Im Rahmen der Aktion werden naturnahe Flächen für Wanderer und Radler zur Verfügung gestellt, auf denen sie kostenlos eine Nacht lang ihr Zelt aufstellen können, um dann am Folgetag ausgeruht weiterzuziehen. Markiert sind die Stellen mit Schildern, auf denen die wichtigsten Informationen zur Übernachtung zusammengefasst sind. Umweltminister Robert Habeck erläuterte, die Idee sei aus dem skandinavischen Raum entliehen worden, wo das Schlafen in der freien Natur ein Jedermannsrecht sei. Besonders lobte Habeck, der früher eigenen Angaben nach selbst gerne unter freiem Himmel übernachtete, „bevor der Rücken zu zwicken begonnen hat“, dass nur wenige Regeln für die Übernachtungen aufgestellt wurden, etwa das Verbot von offenem Feuer, die notwendige Müllbeseitigung oder bei fehlenden Toiletten des Vergraben der Notdurft. „Die Wanderer müssen sich natürlich benehmen“, so Habeck, „das ist ein kleines gesellschaftliches Experiment, und wenn das nicht klappt, dann war die Zeit einfach noch nicht reif dafür.“

Bereits 2014 hatte die Stiftung Naturschutz Schleswig-Holstein das Modellprojekt „Übernachten unter dem Sternenzelt“ ins Leben gerufen. Über die Wintermonate wurde eifrig nach weiteren Flächen gesucht, so dass jetzt zwölf und ab Juni sogar vierzehn Anlaufpunkte ausgewiesen werden konnten, darunter auch die Übernachtungsmöglichkeit nahe Langwedel.

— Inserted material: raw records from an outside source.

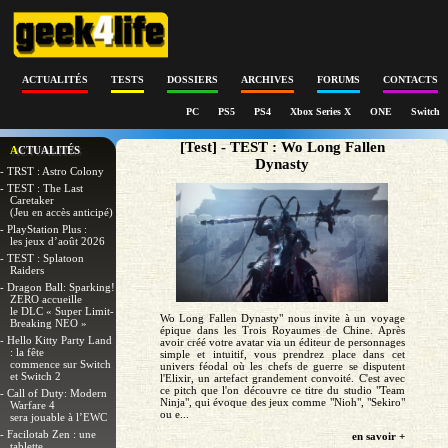
ACTUALITÉS
TESTS
DOSSIERS
ARCHIVES
FORUMS
CONTACTS
PC
PS5
PS4
Xbox Series X
ONE
Switch
[Test] - TEST : Wo Long Fallen
ACTUALITÉS
Dynasty
- TRST : Astro Colony
- TEST : The Last
Caretaker
(Jeu en accès anticipé)
- PlayStation Plus :
les jeux d’août 2026
- TEST : Splatoon
Raiders
- Dragon Ball: Sparking!
ZERO accueille
le DLC « Super Limit-
Wo Long Fallen Dynasty" nous invite à un voyage
Breaking NEO »
épique dans les Trois Royaumes de Chine. Après
- Hello Kitty Party Land
avoir créé votre avatar via un éditeur de personnages
: la fête
simple et intuitif, vous prendrez place dans cet
commence sur Switch
univers féodal où les chefs de guerre se disputent
et Switch 2
l'Elixir, un artefact grandement convoité. C'est avec
ce pitch que l'on découvre ce titre du studio "Team
- Call of Duty: Modern
Ninja", qui évoque des jeux comme "Nioh", "Sekiro"
Warfare 4
ou e...
sera jouable à l’EWC
- Facilotab Zen : une
en savoir +
tablette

„Das spricht natürlich wieder andere touristische Gruppen an als die, die auf den Campingplätzen übernachten“, freute sich Holger Spießhöfer, der scherzhaft ergänzte, Langwedel sei wieder einmal der Zeit voraus gewesen, immerhin habe man bei der Anlage des Wanderweges, an dem die neue Übernachtungsmöglichkeit eingerichtet wurde, schon mit Bänken und Tischen für die zukünftigen Camper vorgesorgt.

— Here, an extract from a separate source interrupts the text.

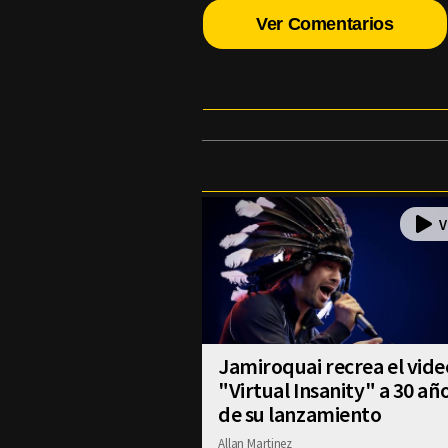
Ver Comentarios
Jamiroquai recrea el vide
"Virtual Insanity" a 30 añ
de su lanzamiento
Allan Martinez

Zur Verfügung gestellt wurden die Nachtlager in der Natur zum großen Teil von der Stiftung Naturschutz Schleswig-Holstein, aber auch von Gemeinden, den Landesforsten und sogar Privatpersonen. „Natürlich wünschen wir uns, dass noch viele weitere Anlaufpunkte hinzukommen“, betonte Mareike Zeddel, „so dass ein ganzes Netzwerk von Übernachtungsmöglichkeiten für Wanderer und Radfahrer entsteht. Wer also Interesse und entsprechende Flächen hat, kann sich gerne an das Projektteam wenden.“ Zunächst ist das Projekt auf zwei Jahre befristet, die Stiftung Naturschutz Schleswig-Holstein wird bei der Umsetzung vom Ministerium für Energiewende, Landwirtschaft, Umwelt und ländliche Räume gefördert.

Alle ausgewiesenen Übernachtungsmöglichkeiten sind auf der Internetseite www.wildes-sh.de/natur-erleben/uebernachtungsplaetze zu finden, darüber hinaus auch noch viele weitere Informationen rund um das Naturerlebnis in Schleswig-Holstein.